On Words, Strings, and Co-Occurrence Studies

On Words and Strings

In String Frequency Distributions, Mark Liberman blogs about the flaws involved when co-occurrence studies are reported without defining what is a “word” in the first place.

I agree 100% with him. Using a Google data set without defining what a “word” is can be misleading. If no data clean-up is done first, the best that we can do is to call those studies “string frequency co-occurrence”.

A string is a linear sequence of symbols (characters, words, phrases, etc.). If we limit the term “string” to mean a string token, then a string is a sequence of characters. I prefer the following definition: A string (meaning a string token), is a non-space character or a sequence of these. Thus, a string no need to be a dictionary word.

On Co-Occurrence Studies

Back in the early ’00s I conducted research on co-occurrence.
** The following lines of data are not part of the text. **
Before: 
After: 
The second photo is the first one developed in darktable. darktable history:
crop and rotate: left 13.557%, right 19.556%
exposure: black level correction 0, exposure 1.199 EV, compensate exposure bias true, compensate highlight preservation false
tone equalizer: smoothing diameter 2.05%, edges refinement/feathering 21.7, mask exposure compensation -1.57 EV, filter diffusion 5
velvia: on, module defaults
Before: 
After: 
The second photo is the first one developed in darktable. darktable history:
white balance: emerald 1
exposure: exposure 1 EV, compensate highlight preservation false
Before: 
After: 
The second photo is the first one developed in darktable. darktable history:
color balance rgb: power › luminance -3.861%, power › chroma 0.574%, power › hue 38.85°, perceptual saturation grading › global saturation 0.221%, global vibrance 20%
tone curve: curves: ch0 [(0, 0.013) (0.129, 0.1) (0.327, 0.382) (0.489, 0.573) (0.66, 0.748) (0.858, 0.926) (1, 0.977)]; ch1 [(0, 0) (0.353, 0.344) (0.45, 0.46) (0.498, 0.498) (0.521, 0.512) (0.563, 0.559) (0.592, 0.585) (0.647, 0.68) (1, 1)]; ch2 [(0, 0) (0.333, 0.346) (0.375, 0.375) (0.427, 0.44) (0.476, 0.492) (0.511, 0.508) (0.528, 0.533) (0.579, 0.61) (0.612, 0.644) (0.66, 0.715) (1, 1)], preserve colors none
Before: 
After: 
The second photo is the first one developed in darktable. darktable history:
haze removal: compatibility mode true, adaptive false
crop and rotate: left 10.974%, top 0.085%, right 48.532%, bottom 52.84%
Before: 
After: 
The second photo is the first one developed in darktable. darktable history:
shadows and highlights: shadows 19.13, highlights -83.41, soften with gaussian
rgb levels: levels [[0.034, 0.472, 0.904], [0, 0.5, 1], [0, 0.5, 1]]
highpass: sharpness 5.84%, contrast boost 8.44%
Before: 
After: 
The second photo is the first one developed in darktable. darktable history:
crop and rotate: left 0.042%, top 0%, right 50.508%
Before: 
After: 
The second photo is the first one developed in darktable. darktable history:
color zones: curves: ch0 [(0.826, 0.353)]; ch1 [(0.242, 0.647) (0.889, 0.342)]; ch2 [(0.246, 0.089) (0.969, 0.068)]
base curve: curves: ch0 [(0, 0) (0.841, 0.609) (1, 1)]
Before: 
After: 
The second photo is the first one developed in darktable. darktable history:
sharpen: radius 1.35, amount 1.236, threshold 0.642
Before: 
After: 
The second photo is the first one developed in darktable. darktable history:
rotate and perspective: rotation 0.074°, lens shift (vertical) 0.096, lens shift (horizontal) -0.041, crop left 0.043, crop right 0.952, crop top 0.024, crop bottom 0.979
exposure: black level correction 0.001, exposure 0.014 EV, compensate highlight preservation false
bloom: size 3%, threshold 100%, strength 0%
In 2004, I introduced SEOs to co-occurence theory concepts when the Search Engine Watch Forums was created back then by Danny Sullivan. I described what is/is not co-occurrence. I also introduced SEOs to two key concepts: the C-Index and the EF-Ratio, which were well explained at several SEO sites and SEO conferences through basic Venn Diagram Theory.

To make the story short, the first one of the above ratios is simply the AND/OR ratio and the latter the EXACT/AND ratio. Both are computable from search results, but as signals contaminated with some noise since search engines can expand the query and answer sets in the background. Despite of being noisy signals, calculating these ratios provides some clue as whether two or more keywords exhibit some form of relatedness in a database or corpus. Co-Occurrence is also applicable to HTML elements like links, anchor texts, titles, etc…

These days, a new generation of easy to impress SEOs is rediscovering co-occurrence as something “new” around the block. Please…

More than 10 years later, I’m completing research on new ratios and on their complementary relationships with the above two. This includes a search engine that calculates these ratios on the fly in its search result pages. More on this will soon follow.